For the reasons stated, I would reverse the judgment.

TURNAGE, J., concurs in dissent.

. Incidentally, it should be noticed that Moss reaches its result in a marital deduction situation, thereby undercutting the insistence by the principal opinion here that a distinction should be made and strict interpretation applied in marital deduction wills, but not others.

. Respondents’ counsel, at the argument before this court en banc, did adopt an argument advanced in the divisional principal opinion that the term “deemed” as used in paragraph C of Mary’s will was ambiguous. That argument, however, has now been abandoned by the majority of this court, as it should be in light of Fabick and Co. v. Schaffner, 492 S.W.2d 737, l.c. 745 (Mo. 1973).

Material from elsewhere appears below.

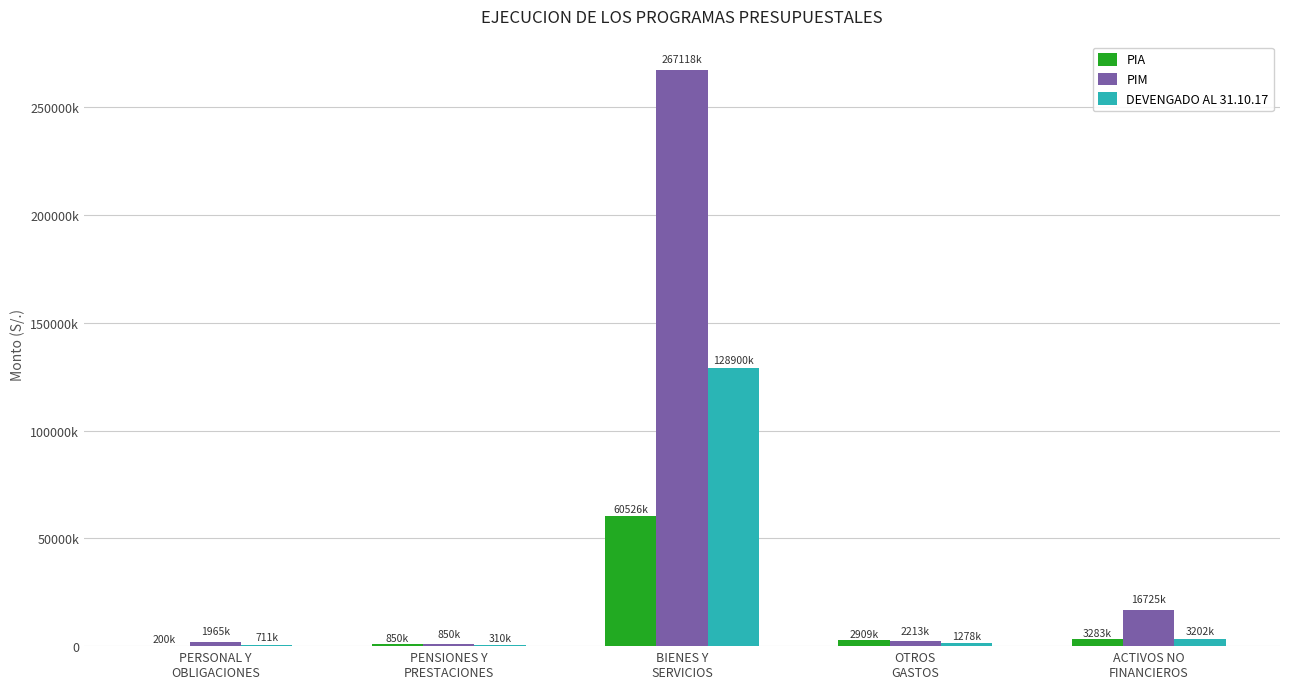

What is the smallest value displayed?

200000.0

.The principal opinion lays considerable emphasis on Sec. 341 of the Restatement, which was adopted by Busch v. Dozier, 375 S.W.2d 27 (Mo. 1964). The principal opinion argues that “Section 341 cannot be adopted without, by implication, adopting Section 347.” Assuming without necessarily agreeing with the soundness of the quoted argument, it has no relevancy to and does not answer this dissent. Wholly apart from Sec. 341, I readily agree that Sec. 347 should be adopted in Missouri. Reference to Sec. 341 is unnecessary to that conclusion. Nor is reference to Sec. 341 necessary for the purpose of this dissent, as bearing on the do-nee’s intent to exercise the power, because this dissent is based on the donee’s failure to comply with the objective standard created by the specific power clause and does not reach the question of what the donee’s intent may have been.

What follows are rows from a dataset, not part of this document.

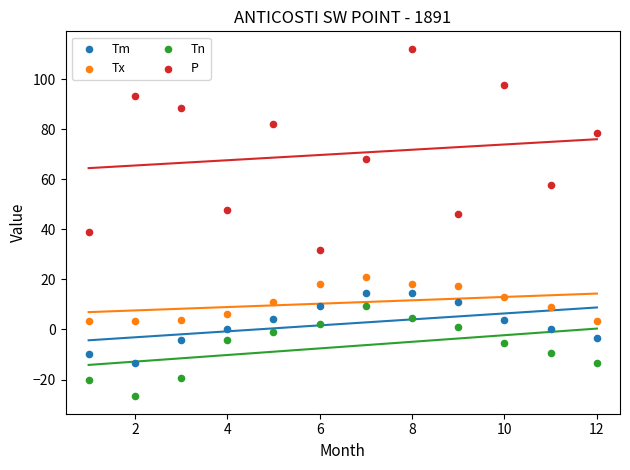

Which series reaches the maximum Y coordinate?

P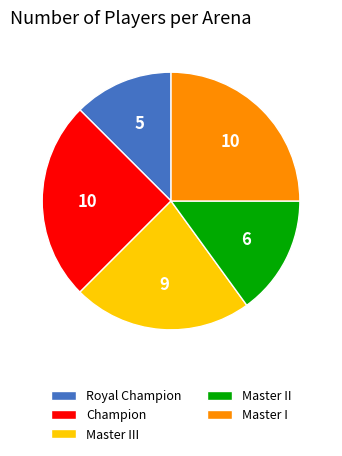

What is the smallest slice in the pie chart?

Royal Champion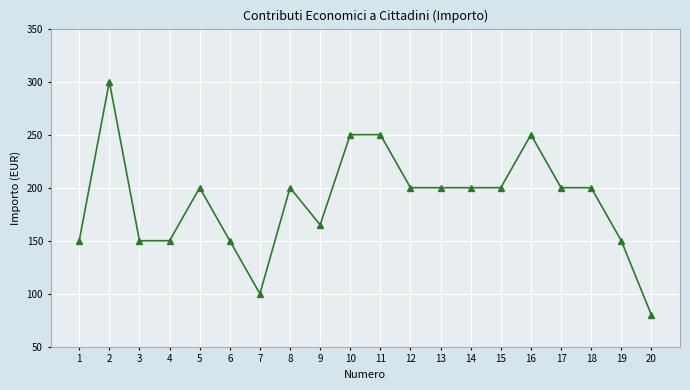

Between 9 and 16, which is larger?

16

. Comment a under Sec. 347 states: “Origin of the rule. The rule stated in this Section arose in the English Courts of Chancery and is still expressed as a rule that ‘equity will aid the defective execution of a power.’ Such aid is given only for the benefit of certain classes of persons traditionally favored by courts of equity.”

. The Massachusetts cases cited by the principal opinion are clearly distinguishable from the present case. Shine v. Monahan, 354 Mass. 680, 241 N.E.2d 854 (1968) presented a situation where the donee had adequately made the required specific reference. In McKelvy v. Terry, 346 N.E.2d 912 (Mass. 1976), no specific reference was required by the donor’s will and thus an exercise omitting such reference could not be defective.